O Magnificat Baru Penciptaan juga bergema dalam liturgi jam-jam sore setiap hari: Gereja universal, setiap hari, mengulangi nyanyian marian dan bergabung dengan Perawan dalam pengumuman rahmat Tuhan yang meluas “dari generasi ke generasi”. Dengan demikian, Magnificat menjadi doa yang terus-menerus diucap oleh Gereja pelancong, antisipasi liturgis dari Yerusalem surga di mana Maria telah memerintah sebagai Ibu dari penciptaan baru.
Zefania 3,14-18 mengumumkan kepada “putra Zion” tentang sukacita Tuhan yang akan tinggal di tengah-tengahnya. Lukas 1,46-55 menggambarkan Maria sebagai putri sejati Zion di mana janji itu terwujud. Magnificat Baru Penciptaan, oleh karena itu, merupakan titik temu antara harapan Perjanjian Lama dan pemenuhan Perjanjian Baru, antara Israel dan Gereja, antara ciptaan dan ciptaan baru dalam Kristus.

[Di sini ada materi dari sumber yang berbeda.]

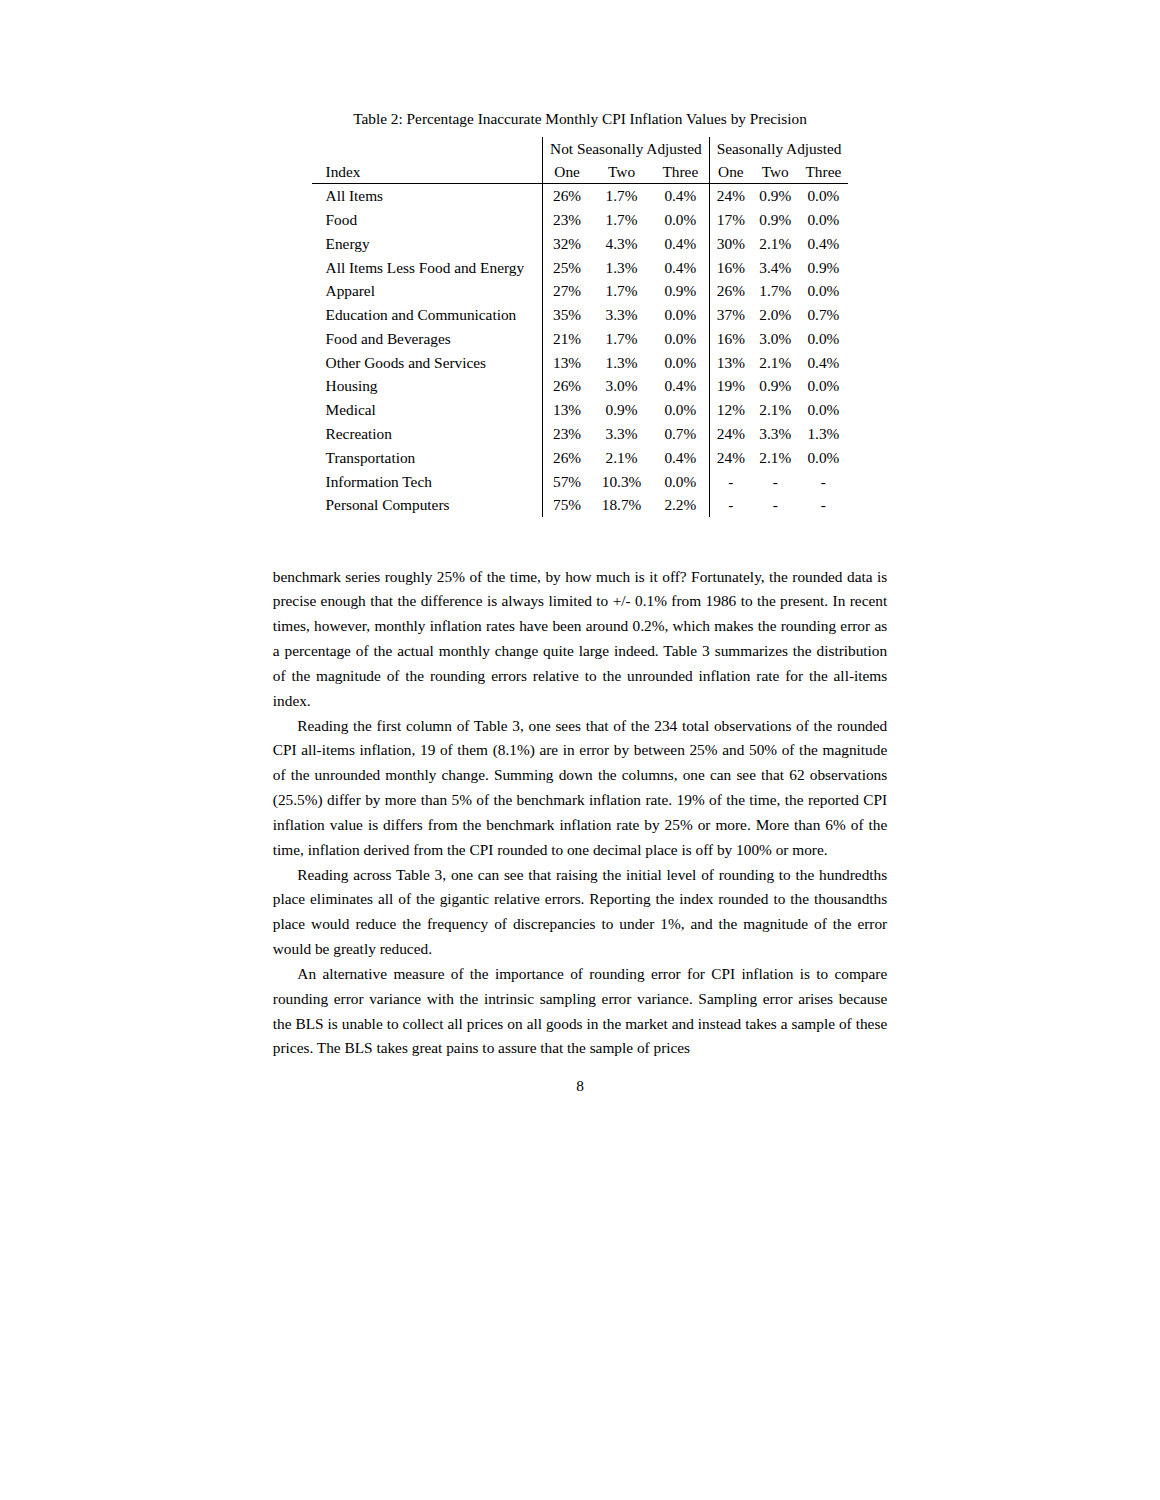Table 2: Percentage Inaccurate Monthly CPI Inflation Values by Precision
| | Not Seasonally Adjusted | Seasonally Adjusted |
| --- | --- | --- |
| Index | One | Two | Three | One | Two | Three |
| All Items | 26% | 1.7% | 0.4% | 24% | 0.9% | 0.0% |
| Food | 23% | 1.7% | 0.0% | 17% | 0.9% | 0.0% |
| Energy | 32% | 4.3% | 0.4% | 30% | 2.1% | 0.4% |
| All Items Less Food and Energy | 25% | 1.3% | 0.4% | 16% | 3.4% | 0.9% |
| Apparel | 27% | 1.7% | 0.9% | 26% | 1.7% | 0.0% |
| Education and Communication | 35% | 3.3% | 0.0% | 37% | 2.0% | 0.7% |
| Food and Beverages | 21% | 1.7% | 0.0% | 16% | 3.0% | 0.0% |
| Other Goods and Services | 13% | 1.3% | 0.0% | 13% | 2.1% | 0.4% |
| Housing | 26% | 3.0% | 0.4% | 19% | 0.9% | 0.0% |
| Medical | 13% | 0.9% | 0.0% | 12% | 2.1% | 0.0% |
| Recreation | 23% | 3.3% | 0.7% | 24% | 3.3% | 1.3% |
| Transportation | 26% | 2.1% | 0.4% | 24% | 2.1% | 0.0% |
| Information Tech | 57% | 10.3% | 0.0% | - | - | - |
| Personal Computers | 75% | 18.7% | 2.2% | - | - | - |
benchmark series roughly 25% of the time, by how much is it off? Fortunately, the rounded data is precise enough that the difference is always limited to +/- 0.1% from 1986 to the present. In recent times, however, monthly inflation rates have been around 0.2%, which makes the rounding error as a percentage of the actual monthly change quite large indeed. Table 3 summarizes the distribution of the magnitude of the rounding errors relative to the unrounded inflation rate for the all-items index.
Reading the first column of Table 3, one sees that of the 234 total observations of the rounded CPI all-items inflation, 19 of them (8.1%) are in error by between 25% and 50% of the magnitude of the unrounded monthly change. Summing down the columns, one can see that 62 observations (25.5%) differ by more than 5% of the benchmark inflation rate. 19% of the time, the reported CPI inflation value is differs from the benchmark inflation rate by 25% or more. More than 6% of the time, inflation derived from the CPI rounded to one decimal place is off by 100% or more.
Reading across Table 3, one can see that raising the initial level of rounding to the hundredths place eliminates all of the gigantic relative errors. Reporting the index rounded to the thousandths place would reduce the frequency of discrepancies to under 1%, and the magnitude of the error would be greatly reduced.
An alternative measure of the importance of rounding error for CPI inflation is to compare rounding error variance with the intrinsic sampling error variance. Sampling error arises because the BLS is unable to collect all prices on all goods in the market and instead takes a sample of these prices. The BLS takes great pains to assure that the sample of prices
8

Perayaan Kunjungan Suci menandai penutupan Bulan Mei, bulan yang secara khusus didedikasikan untuk Maria, dengan sebuah adegan gerakan dan pertemuan. Maria tidak tinggal di Nazaret dengan sukacitanya. Ia membagikannya. Dan dengan membagikannya, ia memungkinkan Roh Kudus turun ke atas Isabel dan Yohanes Pembaptis mengenali Tuhan. Misi Gereja memiliki struktur jalan ini: berangkat, bertemu, membawa kehadiran Kristus kepada mereka yang belum mengenal-Nya atau yang membutuhkan untuk bertemu-Nya kembali.Keterlibatan Maria bersama Isabel selama tiga bulan menunjukkan bahwa misi bukanlah sebuah tindakan seketika. Ini adalah kehadiran. Maria tidak hanya datang, mengumumkan, lalu pergi. Dia tinggal selama tiga bulan. Detail ini memiliki kedalaman yang sering ditekankan dalam spiritualitas marian: misi yang dilakukan dengan terburu-buru untuk bertemu seseorang juga harus memiliki kesabaran untuk tinggal, menemani, dan melayani setiap hari. Penginjilan yang besar dimulai dari tindakan kecil pelayanan yang setia.
Perayaan Kunjungan Maria mengundang Gereja dan setiap orang Kristen untuk meniru gerakan Maria: bangun dengan tergesa-gesa, naik ke gunung, pergi menemui mereka yang menderita dan mereka yang menanti, membawa kehadiran Kristus yang tinggal di hati melalui Baptisan. Di mana pun seorang umat membawa Kristus, hal yang sama dapat terjadi seperti saat Maria masuk ke rumah Isabel: Roh turun, yang berada dalam kegelapan mengenali Cahaya, yang menanti dalam diam akhirnya melompat penuh sukacita. Kunjungan Maria adalah ikon abadi dari misi Kristen.Pasca-Sarjana di Mariologi
Ingin mendalami pengetahuan Anda tentang Mariologi? Kenali Program Pasca Sarjana Mariologi dari Locus Mariologicus, sebuah pendidikan akademik yang menggabungkan ketatasan teologis, kehidupan spiritual, dan tradisi hidup Gereja.Apakah Anda ingin mempelajari mariologi secara serius?
Artikel ini berasal dari karya-karya di perpustakaan Locus Mariologicus. Program Pascasarjana Mariologi membawa Anda ke sumber yang sama, dengan bimbingan akademik: Alkitab, Para Bapa Gereja, dan Magisteri, mulai dari dogma pertama hingga isu-isu kontemporer.